Dwarf Spheroidal Satellite Formation in a Reionized Local Group

TL;DR

This paper presents an analytical model explaining the formation of dwarf spheroidal galaxies in the Local Group, emphasizing the role of reionization and gas stripping, and reproducing observed properties without requiring strong feedback effects.

Contribution

It introduces a new analytical framework linking star formation, reionization, and dark matter assembly to dwarf spheroidal galaxy properties, challenging previous feedback-centric models.

Findings

Reproduces luminosity-metallicity relations

Explains the common mass scale of dwarf spheroidals

Suggests pre-reionization fossils have distinct structures

Abstract

Dwarf spheroidal satellite galaxies have emerged a powerful probe of small-scale dark matter clustering and of cosmic reionization.
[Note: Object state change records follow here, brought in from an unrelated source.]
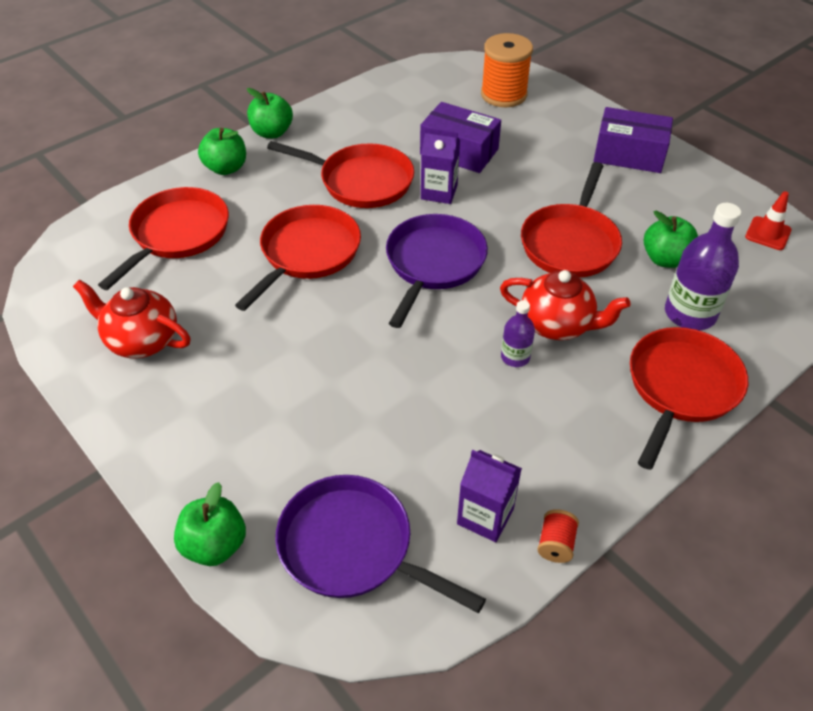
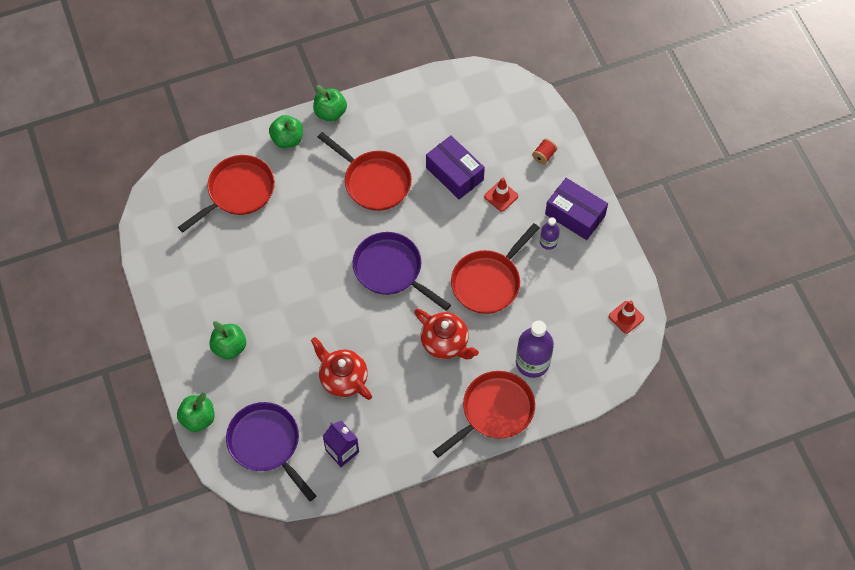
camera: 20 degrees right, 15 degrees up
red teapot [73,279,191,358] -> red teapot moved to [311,337,372,400]
red pan [235,205,361,311] -> none
purple pan [386,214,488,328] -> purple pan turned 90 degrees counterclockwise [353,232,451,311]
purple carton [421,127,460,204] -> none
orange spool [481,33,533,107] -> none
purple bottle [501,300,535,367] -> purple bottle moved to [540,217,560,250]
red spool [537,509,579,563] -> red spool moved to [532,139,557,165]
green apple [644,211,698,268] -> green apple moved to [210,321,246,359]
none -> red traffic cone [484,178,518,212]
They exhibit structural and chemical continuity with dwarf irregular galaxies in the field and with spheroidal galaxies in high-density environments. By combining empirical constraints derived for star formation at low gas column densities and metallicities in the local universe with a model for dark matter and baryonic mass assembly, we provide an analytical description of how the dwarf spheroidals acquired their stellar content. Their progenitors formed stars until the gas content, initially reduced from the cosmic average by the thermal pressure of the reionized intergalactic medium, was finally ram pressure stripped during the progenitors' accretion on to the host galaxy. Dwarf spheroidal satellites of differing luminosities seem to share very similar most massive progenitor histories that reach thresholds for gas cooling by atomic line emission at epochs at which the Lagrangian volume of the Local Group should have been reionized. We hypothesize that dwarf spheroidals formed the bulk of their stars in partially rotationally supported HI disks in a reionized universe. This model provides an explanation for the "common mass scale" relation and reproduces the empirical luminosity-size and luminosity-metallicity relations. Explosive feedback phenomena, such as outflows driven by the concerted action of supernovae, need not have been significant in the dwarf spheroidals' formation. We further speculate that the true pre-reionization fossils should exhibit a structure distinct from that of the dwarf spheroidals, e.g., in the form of dense isolated or nuclear star clusters.